Exercise description: Copy out the lines of every entry below without altering a single character.

(Page-level text extractions)
↓↓↓

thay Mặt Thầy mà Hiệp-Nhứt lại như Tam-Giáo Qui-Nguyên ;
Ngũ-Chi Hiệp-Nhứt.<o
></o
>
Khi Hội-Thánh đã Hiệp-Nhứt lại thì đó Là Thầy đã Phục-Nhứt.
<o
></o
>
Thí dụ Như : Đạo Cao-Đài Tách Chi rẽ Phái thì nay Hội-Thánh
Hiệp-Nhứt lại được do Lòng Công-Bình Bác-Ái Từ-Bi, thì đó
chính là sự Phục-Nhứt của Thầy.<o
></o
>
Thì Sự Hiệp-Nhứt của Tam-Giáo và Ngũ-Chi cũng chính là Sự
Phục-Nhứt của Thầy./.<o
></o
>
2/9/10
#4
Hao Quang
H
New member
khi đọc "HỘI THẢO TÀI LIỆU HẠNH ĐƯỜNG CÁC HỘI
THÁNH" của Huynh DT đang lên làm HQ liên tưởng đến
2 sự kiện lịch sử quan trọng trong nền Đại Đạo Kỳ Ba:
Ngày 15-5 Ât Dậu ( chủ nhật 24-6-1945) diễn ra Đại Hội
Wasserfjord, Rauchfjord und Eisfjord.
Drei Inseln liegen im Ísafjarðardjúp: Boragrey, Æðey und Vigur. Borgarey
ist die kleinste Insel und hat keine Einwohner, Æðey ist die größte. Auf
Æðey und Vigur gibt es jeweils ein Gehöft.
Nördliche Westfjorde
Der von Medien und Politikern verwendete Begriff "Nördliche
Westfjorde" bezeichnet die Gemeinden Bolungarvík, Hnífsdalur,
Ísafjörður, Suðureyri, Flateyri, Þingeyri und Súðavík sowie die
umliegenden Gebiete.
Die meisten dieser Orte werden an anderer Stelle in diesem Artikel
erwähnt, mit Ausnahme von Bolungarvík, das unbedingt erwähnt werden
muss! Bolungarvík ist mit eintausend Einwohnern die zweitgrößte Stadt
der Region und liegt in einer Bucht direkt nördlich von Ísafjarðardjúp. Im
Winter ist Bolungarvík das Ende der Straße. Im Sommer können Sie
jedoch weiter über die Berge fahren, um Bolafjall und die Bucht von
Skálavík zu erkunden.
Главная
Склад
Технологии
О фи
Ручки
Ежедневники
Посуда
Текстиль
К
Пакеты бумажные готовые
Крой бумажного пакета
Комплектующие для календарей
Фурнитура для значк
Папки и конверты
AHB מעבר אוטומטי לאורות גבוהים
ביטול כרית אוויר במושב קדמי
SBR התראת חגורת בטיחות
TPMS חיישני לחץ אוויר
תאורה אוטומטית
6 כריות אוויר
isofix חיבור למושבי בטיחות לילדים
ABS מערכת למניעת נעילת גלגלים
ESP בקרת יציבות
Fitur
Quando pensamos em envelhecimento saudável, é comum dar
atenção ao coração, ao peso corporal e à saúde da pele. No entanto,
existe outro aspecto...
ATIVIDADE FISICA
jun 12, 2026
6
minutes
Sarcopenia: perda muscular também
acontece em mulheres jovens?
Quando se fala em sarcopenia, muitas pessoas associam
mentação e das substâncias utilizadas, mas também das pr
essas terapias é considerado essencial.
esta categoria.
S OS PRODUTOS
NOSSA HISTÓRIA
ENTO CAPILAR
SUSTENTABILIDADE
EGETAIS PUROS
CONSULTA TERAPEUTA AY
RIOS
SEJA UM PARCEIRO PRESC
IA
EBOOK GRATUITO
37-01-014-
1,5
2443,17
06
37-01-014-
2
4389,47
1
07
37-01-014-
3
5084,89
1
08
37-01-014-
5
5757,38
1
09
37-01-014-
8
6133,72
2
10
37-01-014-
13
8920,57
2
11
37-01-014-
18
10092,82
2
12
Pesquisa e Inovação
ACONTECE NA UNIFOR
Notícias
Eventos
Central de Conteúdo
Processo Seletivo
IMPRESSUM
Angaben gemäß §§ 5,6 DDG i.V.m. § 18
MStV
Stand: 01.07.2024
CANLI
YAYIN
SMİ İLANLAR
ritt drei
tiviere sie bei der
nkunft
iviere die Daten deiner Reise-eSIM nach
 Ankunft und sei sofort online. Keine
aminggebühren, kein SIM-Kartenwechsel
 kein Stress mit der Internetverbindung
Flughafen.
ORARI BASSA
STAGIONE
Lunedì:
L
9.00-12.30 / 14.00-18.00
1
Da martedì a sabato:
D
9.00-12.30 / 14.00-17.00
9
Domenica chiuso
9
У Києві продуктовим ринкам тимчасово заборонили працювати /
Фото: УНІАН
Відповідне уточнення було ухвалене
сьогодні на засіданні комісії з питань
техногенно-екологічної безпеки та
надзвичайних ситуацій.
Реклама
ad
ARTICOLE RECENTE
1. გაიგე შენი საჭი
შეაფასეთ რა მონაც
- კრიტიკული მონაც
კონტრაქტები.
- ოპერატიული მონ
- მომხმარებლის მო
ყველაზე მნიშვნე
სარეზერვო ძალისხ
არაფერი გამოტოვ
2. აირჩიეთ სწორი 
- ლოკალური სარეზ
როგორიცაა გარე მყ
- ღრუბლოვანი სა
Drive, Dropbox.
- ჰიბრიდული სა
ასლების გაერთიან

↑↑↑

Answer box:
thay Mặt Thầy mà Hiệp-Nhứt lại như Tam-Giáo Qui-Nguyên ;
Ngũ-Chi Hiệp-Nhứt.<o
></o
>
Khi Hội-Thánh đã Hiệp-Nhứt lại thì đó Là Thầy đã Phục-Nhứt.
<o
></o
>
Thí dụ Như : Đạo Cao-Đài Tách Chi rẽ Phái thì nay Hội-Thánh
Hiệp-Nhứt lại được do Lòng Công-Bình Bác-Ái Từ-Bi, thì đó
chính là sự Phục-Nhứt của Thầy.<o
></o
>
Thì Sự Hiệp-Nhứt của Tam-Giáo và Ngũ-Chi cũng chính là Sự
Phục-Nhứt của Thầy./.<o
></o
>
2/9/10
#4
Hao Quang
H
New member
khi đọc "HỘI THẢO TÀI LIỆU HẠNH ĐƯỜNG CÁC HỘI
THÁNH" của Huynh DT đang lên làm HQ liên tưởng đến
2 sự kiện lịch sử quan trọng trong nền Đại Đạo Kỳ Ba:
Ngày 15-5 Ât Dậu ( chủ nhật 24-6-1945) diễn ra Đại Hội
Wasserfjord, Rauchfjord und Eisfjord.
Drei Inseln liegen im Ísafjarðardjúp: Boragrey, Æðey und Vigur. Borgarey
ist die kleinste Insel und hat keine Einwohner, Æðey ist die größte. Auf
Æðey und Vigur gibt es jeweils ein Gehöft.
Nördliche Westfjorde
Der von Medien und Politikern verwendete Begriff "Nördliche
Westfjorde" bezeichnet die Gemeinden Bolungarvík, Hnífsdalur,
Ísafjörður, Suðureyri, Flateyri, Þingeyri und Súðavík sowie die
umliegenden Gebiete.
Die meisten dieser Orte werden an anderer Stelle in diesem Artikel
erwähnt, mit Ausnahme von Bolungarvík, das unbedingt erwähnt werden
muss! Bolungarvík ist mit eintausend Einwohnern die zweitgrößte Stadt
der Region und liegt in einer Bucht direkt nördlich von Ísafjarðardjúp. Im
Winter ist Bolungarvík das Ende der Straße. Im Sommer können Sie
jedoch weiter über die Berge fahren, um Bolafjall und die Bucht von
Skálavík zu erkunden.
Главная
Склад
Технологии
О фи
Ручки
Ежедневники
Посуда
Текстиль
К
Пакеты бумажные готовые
Крой бумажного пакета
Комплектующие для календарей
Фурнитура для значк
Папки и конверты
AHB מעבר אוטומטי לאורות גבוהים
ביטול כרית אוויר במושב קדמי
SBR התראת חגורת בטיחות
TPMS חיישני לחץ אוויר
תאורה אוטומטית
6 כריות אוויר
isofix חיבור למושבי בטיחות לילדים
ABS מערכת למניעת נעילת גלגלים
ESP בקרת יציבות
Fitur
Quando pensamos em envelhecimento saudável, é comum dar
atenção ao coração, ao peso corporal e à saúde da pele. No entanto,
existe outro aspecto...
ATIVIDADE FISICA
jun 12, 2026
6
minutes
Sarcopenia: perda muscular também
acontece em mulheres jovens?
Quando se fala em sarcopenia, muitas pessoas associam
mentação e das substâncias utilizadas, mas também das pr
essas terapias é considerado essencial.
esta categoria.
S OS PRODUTOS
NOSSA HISTÓRIA
ENTO CAPILAR
SUSTENTABILIDADE
EGETAIS PUROS
CONSULTA TERAPEUTA AY
RIOS
SEJA UM PARCEIRO PRESC
IA
EBOOK GRATUITO
37-01-014-
1,5
2443,17
06
37-01-014-
2
4389,47
1
07
37-01-014-
3
5084,89
1
08
37-01-014-
5
5757,38
1
09
37-01-014-
8
6133,72
2
10
37-01-014-
13
8920,57
2
11
37-01-014-
18
10092,82
2
12
Pesquisa e Inovação
ACONTECE NA UNIFOR
Notícias
Eventos
Central de Conteúdo
Processo Seletivo
IMPRESSUM
Angaben gemäß §§ 5,6 DDG i.V.m. § 18
MStV
Stand: 01.07.2024
CANLI
YAYIN
SMİ İLANLAR
ritt drei
tiviere sie bei der
nkunft
iviere die Daten deiner Reise-eSIM nach
 Ankunft und sei sofort online. Keine
aminggebühren, kein SIM-Kartenwechsel
 kein Stress mit der Internetverbindung
Flughafen.
ORARI BASSA
STAGIONE
Lunedì:
L
9.00-12.30 / 14.00-18.00
1
Da martedì a sabato:
D
9.00-12.30 / 14.00-17.00
9
Domenica chiuso
9
У Києві продуктовим ринкам тимчасово заборонили працювати /
Фото: УНІАН
Відповідне уточнення було ухвалене
сьогодні на засіданні комісії з питань
техногенно-екологічної безпеки та
надзвичайних ситуацій.
Реклама
ad
ARTICOLE RECENTE
1. გაიგე შენი საჭი
შეაფასეთ რა მონაც
- კრიტიკული მონაც
კონტრაქტები.
- ოპერატიული მონ
- მომხმარებლის მო
ყველაზე მნიშვნე
სარეზერვო ძალისხ
არაფერი გამოტოვ
2. აირჩიეთ სწორი 
- ლოკალური სარეზ
როგორიცაა გარე მყ
- ღრუბლოვანი სა
Drive, Dropbox.
- ჰიბრიდული სა
ასლების გაერთიან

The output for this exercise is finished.